Lugo gave an example of one conversation he personally had with an unnamed state senator who, after thanking him for a bill that would help his own homeschooled children, asked Lugo whether his children were in the country legally.

“It was like a cold shower . . . I mean, what does this even have to do with your immigration status?” Lugo said. “At the end of the day, all these people crossing the border at some point, the majority of them are going to become voters. If we want to talk about that, we can, but that’s just the response that I got. That’s the reason that many of us don’t want to talk to Republicans.” 

Eduardo Andrade, Chairman of the RNHA, says that while there are isolated incidents like Lugo’s, most Republicans are not out of touch with Hispanic voters.

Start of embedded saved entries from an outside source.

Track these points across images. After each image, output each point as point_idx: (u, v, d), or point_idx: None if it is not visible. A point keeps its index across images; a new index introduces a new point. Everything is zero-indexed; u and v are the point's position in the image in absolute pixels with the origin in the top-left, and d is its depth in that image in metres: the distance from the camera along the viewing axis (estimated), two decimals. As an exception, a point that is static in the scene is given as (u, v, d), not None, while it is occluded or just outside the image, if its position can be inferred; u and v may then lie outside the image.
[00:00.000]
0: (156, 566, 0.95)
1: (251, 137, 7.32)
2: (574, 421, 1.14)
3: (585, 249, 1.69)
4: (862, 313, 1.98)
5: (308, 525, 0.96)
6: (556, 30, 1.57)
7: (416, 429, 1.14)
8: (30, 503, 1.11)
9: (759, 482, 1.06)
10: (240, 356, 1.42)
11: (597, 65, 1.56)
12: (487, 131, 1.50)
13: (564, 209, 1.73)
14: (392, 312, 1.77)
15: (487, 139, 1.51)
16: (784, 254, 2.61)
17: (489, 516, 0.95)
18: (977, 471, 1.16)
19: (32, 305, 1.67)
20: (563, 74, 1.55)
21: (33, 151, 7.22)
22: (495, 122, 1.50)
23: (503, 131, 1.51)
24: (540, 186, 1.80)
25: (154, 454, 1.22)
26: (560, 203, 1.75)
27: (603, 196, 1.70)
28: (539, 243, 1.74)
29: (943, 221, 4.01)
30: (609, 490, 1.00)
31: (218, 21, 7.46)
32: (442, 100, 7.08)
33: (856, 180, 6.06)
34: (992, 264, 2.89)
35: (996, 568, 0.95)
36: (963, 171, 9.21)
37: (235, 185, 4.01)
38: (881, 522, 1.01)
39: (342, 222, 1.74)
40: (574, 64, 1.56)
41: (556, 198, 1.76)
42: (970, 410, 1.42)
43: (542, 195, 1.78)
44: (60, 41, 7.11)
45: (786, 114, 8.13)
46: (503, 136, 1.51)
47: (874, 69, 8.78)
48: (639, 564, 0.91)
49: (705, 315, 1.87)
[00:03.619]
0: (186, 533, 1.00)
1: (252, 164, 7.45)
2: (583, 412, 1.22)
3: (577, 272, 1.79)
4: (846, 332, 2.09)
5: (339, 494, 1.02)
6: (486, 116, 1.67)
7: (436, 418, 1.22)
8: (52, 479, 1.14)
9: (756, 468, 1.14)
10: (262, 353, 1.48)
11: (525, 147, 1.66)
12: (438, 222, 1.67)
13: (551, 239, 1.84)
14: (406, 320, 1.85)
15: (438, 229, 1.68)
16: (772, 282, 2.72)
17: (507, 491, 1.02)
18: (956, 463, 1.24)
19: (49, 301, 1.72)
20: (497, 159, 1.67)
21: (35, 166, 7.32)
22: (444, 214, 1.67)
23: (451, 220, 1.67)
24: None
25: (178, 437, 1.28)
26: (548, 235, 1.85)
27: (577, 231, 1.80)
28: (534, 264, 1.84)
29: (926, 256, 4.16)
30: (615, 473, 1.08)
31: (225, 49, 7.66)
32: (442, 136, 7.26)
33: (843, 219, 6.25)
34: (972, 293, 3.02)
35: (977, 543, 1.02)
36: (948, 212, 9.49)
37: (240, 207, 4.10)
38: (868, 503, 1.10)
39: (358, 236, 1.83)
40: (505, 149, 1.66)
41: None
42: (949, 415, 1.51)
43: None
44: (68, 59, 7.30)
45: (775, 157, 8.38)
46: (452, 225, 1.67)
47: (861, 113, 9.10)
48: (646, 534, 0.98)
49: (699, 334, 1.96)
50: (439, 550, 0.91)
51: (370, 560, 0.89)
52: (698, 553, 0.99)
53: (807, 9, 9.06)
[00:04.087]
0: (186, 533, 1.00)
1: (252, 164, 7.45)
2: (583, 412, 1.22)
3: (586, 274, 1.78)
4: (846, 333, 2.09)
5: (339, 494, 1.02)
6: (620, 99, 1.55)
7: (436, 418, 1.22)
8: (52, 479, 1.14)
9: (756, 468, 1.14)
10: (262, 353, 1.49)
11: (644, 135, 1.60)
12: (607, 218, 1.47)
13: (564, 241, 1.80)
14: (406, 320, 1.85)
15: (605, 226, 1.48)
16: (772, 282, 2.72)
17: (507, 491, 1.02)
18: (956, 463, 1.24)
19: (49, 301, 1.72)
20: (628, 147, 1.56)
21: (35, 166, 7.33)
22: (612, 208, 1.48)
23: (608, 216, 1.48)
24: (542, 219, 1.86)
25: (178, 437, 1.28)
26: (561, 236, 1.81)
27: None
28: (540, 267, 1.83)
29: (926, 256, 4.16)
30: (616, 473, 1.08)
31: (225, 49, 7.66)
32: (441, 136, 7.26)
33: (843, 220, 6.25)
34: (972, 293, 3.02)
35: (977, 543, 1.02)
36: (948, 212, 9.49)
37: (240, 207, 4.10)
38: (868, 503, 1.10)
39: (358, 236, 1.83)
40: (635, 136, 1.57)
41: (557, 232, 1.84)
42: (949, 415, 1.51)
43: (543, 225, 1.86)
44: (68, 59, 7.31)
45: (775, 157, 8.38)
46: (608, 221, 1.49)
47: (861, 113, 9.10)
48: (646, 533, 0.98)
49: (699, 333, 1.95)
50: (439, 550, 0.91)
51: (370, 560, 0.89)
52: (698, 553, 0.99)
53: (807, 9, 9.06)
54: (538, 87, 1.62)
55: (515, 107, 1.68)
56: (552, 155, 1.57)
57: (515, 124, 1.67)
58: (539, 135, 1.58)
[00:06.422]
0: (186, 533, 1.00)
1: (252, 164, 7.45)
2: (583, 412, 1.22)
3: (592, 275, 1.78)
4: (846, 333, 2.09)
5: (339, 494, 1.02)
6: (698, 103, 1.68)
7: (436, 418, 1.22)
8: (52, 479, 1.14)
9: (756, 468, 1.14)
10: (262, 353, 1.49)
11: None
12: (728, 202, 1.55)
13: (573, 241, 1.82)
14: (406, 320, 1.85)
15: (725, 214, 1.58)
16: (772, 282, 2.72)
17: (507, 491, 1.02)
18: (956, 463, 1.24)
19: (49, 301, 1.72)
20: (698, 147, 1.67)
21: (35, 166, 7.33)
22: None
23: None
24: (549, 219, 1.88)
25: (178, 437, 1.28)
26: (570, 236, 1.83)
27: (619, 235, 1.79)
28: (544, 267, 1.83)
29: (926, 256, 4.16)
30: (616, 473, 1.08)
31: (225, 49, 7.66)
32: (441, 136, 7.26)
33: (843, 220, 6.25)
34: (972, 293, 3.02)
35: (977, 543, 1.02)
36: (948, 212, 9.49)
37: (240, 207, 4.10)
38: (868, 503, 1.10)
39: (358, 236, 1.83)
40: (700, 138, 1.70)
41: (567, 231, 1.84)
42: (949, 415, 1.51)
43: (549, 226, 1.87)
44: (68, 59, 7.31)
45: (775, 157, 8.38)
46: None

“I think that’s patently false because I speak and work with legislators all over the state and they reach out to me at county parties nonstop to go across the state to talk to GOP elected officials,” said Andrade. “Obviously there are some misconceptions and some ignorance with some folks, [but] I think that for the most part folks are wide open to Latinos knowing that they are more conservative and Republican than they are liberal or Democrat.”

Offering amnesty, according to Andrade, would contradict the republican party’s values as a “law-abiding party.”

“We can create immigration reform and policy that makes it easier to get a visa [or to] get a green card to actually go about it in a legal way ,” he said. “But I’m not going to ever be in favor of amnesty because that is rewarding illegal behavior.”